[Opening AVAILABLE DATA section]
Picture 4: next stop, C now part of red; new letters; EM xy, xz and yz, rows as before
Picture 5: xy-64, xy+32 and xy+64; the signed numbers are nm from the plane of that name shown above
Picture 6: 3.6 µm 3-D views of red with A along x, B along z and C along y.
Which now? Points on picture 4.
[Closing AVAILABLE DATA section]
[Opening AVAILABLE DATA section]
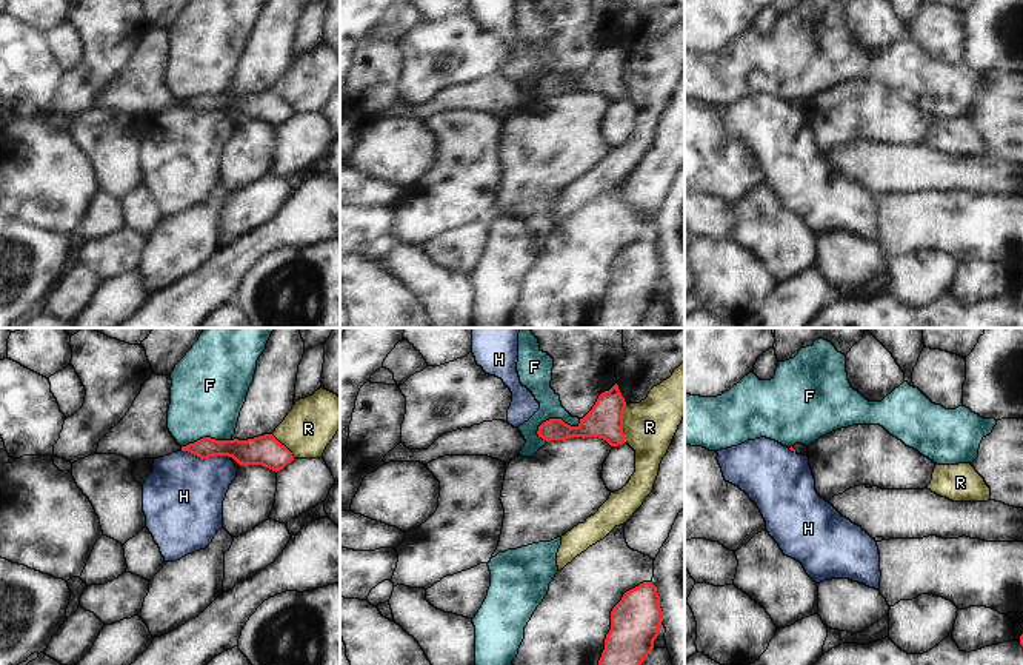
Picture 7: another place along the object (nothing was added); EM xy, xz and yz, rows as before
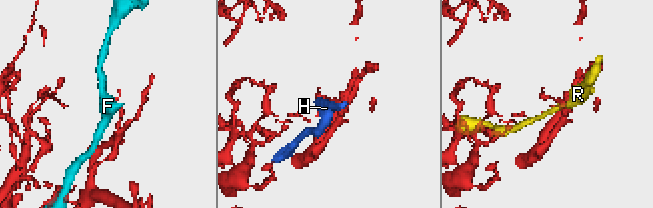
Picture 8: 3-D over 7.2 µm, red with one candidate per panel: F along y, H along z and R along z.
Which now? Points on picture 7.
[Closing AVAILABLE DATA section]
WHAT YOU HAVE TO DO = In the listing above, find the line with "Picture 6: 3.6" and the line with "Which now? Points on picture 4.". Output those two lines and every line between them, exactly as written.

ANSWER SECTION =
Picture 6: 3.6 µm 3-D views of red with A along x, B along z and C along y.
Which now? Points on picture 4.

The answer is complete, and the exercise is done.